Lawmakers have queried gaps in government’s response to the recent bombings and wondered why the involvement of Islamic State didn’t feature in the statement even after the terror group claimed responsibility.
The MPs, who were debating a statement from the State minister for Internal Affairs, Gen David Muhoozi, yesterday, derided the government response as confusing and unsatisfactory. The lawmakers also sought to know why police failed to enforce curfew rules.
Mr Abdallah Kiwanuka (Mukono North – NUP) told the House that he was confused by the minister’s statement, which indicated two different scenes of the bombing at pork joints in Komamboga, Kawempe Division, last Saturday.
“I have attentively listened and perused the statement of the honourable minister and it has some gaps, which need to be filled in order for our hearts to get to normal,” Mr Kiwanuka said.
He added: “When you look at this statement, it becomes hard for us to know which area we are discussing. It talks about two places. There is Digida and Cheers. The report is about which place?”
This newspaper reported that the blast happened at Uncle Sam’s and Ronnie’s pork joints.
Mr Patrick Oshabe Nsamba (Kassanda North MP-NUP) expressed concern about the report lacking elaborate information on the attackers.
“When the Komamboga incident happened, on social media, we heard that ISIS claimed the attack and this is a known international terrorist group, so, that will send quite a lot of fear among Ugandans. So, I expected your statement to arrest the fears of Ugandans of the claim by ISIS. Unfortunately, you have not mentioned anything about it,” Mr Nsamba said.
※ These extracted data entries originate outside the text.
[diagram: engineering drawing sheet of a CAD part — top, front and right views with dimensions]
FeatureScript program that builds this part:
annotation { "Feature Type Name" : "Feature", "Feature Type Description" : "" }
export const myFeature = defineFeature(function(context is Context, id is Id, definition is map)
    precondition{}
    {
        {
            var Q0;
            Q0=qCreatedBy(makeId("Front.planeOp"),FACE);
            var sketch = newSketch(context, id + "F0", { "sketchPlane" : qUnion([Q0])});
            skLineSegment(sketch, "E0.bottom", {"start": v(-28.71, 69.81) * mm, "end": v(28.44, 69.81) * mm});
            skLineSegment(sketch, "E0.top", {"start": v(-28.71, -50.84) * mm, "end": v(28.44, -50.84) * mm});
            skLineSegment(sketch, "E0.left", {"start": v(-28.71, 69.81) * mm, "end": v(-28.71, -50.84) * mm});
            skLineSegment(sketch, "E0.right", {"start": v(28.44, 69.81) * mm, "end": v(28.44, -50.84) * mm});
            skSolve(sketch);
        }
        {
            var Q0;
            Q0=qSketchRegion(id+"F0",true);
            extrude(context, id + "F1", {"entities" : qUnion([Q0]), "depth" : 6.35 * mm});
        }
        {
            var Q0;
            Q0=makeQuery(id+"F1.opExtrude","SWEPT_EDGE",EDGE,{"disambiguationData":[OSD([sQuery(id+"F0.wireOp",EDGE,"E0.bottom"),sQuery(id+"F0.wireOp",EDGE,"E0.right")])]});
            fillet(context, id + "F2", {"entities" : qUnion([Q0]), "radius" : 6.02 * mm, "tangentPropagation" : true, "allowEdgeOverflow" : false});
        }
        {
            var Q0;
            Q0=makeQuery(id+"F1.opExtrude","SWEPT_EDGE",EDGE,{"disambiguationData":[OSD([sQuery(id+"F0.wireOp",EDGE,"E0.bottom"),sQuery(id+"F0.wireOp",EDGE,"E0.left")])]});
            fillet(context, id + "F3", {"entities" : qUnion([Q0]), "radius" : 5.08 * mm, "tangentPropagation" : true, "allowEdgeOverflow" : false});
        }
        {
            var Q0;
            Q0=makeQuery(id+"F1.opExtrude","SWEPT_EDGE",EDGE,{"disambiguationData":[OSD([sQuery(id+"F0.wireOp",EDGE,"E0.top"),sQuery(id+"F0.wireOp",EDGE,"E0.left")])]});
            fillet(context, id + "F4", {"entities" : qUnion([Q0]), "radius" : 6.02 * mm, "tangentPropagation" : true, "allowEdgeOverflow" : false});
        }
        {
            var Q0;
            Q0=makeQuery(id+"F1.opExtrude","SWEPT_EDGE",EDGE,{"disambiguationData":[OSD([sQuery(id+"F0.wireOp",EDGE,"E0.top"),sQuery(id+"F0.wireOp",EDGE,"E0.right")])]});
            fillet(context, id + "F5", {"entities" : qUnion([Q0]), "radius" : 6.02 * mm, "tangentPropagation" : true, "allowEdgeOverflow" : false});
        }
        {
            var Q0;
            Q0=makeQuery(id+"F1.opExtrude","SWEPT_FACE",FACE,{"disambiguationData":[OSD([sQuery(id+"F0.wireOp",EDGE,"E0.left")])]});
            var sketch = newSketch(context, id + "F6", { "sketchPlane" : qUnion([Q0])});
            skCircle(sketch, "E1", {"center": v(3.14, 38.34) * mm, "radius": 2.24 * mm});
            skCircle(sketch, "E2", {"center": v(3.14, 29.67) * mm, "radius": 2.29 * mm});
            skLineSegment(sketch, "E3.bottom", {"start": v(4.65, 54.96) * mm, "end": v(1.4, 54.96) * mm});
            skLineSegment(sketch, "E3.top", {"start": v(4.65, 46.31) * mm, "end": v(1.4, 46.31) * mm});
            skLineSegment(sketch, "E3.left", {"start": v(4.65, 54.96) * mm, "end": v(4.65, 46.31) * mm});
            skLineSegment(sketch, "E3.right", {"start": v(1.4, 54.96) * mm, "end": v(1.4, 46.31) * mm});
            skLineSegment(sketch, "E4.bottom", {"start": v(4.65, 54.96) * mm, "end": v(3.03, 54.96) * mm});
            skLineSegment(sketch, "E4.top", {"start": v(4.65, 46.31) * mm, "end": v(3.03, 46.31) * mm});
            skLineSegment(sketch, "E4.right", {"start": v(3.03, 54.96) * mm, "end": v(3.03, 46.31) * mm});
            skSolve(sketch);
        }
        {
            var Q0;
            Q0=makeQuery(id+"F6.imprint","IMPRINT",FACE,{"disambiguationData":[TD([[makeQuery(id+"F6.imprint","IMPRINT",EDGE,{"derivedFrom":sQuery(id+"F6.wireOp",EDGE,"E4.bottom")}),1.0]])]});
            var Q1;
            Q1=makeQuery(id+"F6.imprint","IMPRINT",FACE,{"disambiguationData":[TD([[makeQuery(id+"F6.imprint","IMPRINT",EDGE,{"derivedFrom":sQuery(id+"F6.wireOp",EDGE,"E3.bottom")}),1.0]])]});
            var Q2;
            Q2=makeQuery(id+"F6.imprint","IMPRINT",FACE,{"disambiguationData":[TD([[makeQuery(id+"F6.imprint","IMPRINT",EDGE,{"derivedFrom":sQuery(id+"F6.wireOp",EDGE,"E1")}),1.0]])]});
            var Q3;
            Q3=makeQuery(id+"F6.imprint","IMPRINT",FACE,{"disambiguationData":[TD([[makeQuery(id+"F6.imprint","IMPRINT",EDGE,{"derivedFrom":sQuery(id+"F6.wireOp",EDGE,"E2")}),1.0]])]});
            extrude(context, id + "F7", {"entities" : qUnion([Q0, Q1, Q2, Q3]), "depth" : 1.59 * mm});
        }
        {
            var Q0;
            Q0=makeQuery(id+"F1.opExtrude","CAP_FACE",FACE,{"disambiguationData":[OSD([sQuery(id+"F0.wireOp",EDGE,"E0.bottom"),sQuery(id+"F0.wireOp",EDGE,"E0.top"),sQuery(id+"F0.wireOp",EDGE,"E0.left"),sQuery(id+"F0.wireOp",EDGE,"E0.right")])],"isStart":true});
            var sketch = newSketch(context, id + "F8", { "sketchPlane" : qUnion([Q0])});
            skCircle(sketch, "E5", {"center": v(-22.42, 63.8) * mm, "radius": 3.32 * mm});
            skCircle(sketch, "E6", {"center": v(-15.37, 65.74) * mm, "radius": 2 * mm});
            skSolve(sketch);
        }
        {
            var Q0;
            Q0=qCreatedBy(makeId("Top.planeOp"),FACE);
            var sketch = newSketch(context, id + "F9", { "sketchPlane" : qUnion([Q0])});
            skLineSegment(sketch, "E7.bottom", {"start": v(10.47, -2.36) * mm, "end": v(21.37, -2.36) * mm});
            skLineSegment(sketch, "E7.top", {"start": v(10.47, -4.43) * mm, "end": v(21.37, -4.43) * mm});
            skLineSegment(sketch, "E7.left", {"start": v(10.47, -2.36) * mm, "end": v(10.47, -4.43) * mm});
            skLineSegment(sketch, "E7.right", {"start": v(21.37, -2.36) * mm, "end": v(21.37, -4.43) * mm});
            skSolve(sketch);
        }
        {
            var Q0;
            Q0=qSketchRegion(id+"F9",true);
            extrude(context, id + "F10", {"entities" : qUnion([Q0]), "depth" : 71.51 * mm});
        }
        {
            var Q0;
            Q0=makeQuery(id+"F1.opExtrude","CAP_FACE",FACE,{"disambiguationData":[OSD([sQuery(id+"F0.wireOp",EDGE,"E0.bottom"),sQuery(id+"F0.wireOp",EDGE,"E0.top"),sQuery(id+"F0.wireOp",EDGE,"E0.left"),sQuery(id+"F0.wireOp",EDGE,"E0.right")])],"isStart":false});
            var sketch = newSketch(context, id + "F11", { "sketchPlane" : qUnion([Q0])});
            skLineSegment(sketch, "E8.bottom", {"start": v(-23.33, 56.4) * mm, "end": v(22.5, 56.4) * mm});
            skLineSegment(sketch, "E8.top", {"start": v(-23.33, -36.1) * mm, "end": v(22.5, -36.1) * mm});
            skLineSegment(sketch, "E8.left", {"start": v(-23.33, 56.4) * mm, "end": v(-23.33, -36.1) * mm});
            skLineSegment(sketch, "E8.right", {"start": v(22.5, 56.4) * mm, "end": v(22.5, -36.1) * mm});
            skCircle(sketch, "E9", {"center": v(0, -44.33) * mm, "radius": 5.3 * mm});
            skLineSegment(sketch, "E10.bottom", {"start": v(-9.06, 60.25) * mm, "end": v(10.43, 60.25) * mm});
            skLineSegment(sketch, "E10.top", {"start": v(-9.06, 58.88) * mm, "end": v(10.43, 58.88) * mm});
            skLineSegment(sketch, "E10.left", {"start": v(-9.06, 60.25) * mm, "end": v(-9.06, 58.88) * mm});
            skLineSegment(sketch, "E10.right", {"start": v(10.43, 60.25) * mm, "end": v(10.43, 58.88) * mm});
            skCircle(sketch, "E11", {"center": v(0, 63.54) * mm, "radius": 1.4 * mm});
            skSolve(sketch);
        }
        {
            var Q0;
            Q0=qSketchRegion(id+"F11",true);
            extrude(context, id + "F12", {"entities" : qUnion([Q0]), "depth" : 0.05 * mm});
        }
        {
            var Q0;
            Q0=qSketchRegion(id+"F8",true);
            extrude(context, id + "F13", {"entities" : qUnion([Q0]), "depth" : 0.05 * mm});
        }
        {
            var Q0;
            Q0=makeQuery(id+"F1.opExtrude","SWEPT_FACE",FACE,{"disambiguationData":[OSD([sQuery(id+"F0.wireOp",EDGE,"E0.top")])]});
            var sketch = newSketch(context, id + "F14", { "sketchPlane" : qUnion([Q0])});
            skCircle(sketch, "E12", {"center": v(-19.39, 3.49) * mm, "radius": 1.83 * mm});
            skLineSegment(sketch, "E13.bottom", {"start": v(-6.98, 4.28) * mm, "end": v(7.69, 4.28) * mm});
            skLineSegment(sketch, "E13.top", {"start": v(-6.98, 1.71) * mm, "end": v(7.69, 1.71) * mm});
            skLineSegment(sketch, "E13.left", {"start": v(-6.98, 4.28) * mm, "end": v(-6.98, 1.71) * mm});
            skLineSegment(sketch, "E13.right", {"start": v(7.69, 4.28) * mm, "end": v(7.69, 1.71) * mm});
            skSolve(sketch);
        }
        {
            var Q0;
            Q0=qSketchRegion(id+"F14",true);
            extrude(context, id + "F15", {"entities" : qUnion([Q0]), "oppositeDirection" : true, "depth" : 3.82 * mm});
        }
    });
Gen Muhoozi’s statement to Parliament was in response to the terrorist attacks at Digida Pork Joint in Komamboga Parish in Kawempe Division as well as one on a bus at Lungala near Mpigi District on Monday.
For Mr Elijah Okupa (Kasilo), the statement lacked substantive information on a number of things, including curfew.
“The minister should also come out clearly and tell those guys violating the SOPs (standard operating procedures) that curfew still stands, or it does not,” he said.
“I told him (the State minister) yesterday (Tuesday) that just near the check point within Ntinda centre, a gentle man, who is highly connected is operating a bar. On Independence Day, they went trans-night. I say this because I live nearby. So, I think your commanders have either been overpowered by the operators or maybe these (places) are run by people in the forces. You need to step up your game and deal with these people, rather than selectively,” he added.
Mr Jonathan Odur, (Erute South) also felt the minister’s statement had a lot of contradictions and needed more clarification.
However, other MPs, especially from the ruling National Resistance Movement (NRM) and UPDF representatives, opted to give solutions to the bombing attacks and pockets of insecurity in the country.
The Speaker of Parliament, Mr Jacob Oulanyah, asked Gen Muhoozi to accept the recommendations from members and find ways of implementing them.
The State minister agreed to the suggestion.
“We have heard it all and will improve. Then, we shall cap it all by a submission of how Parliament can help to make us perform better,” he said.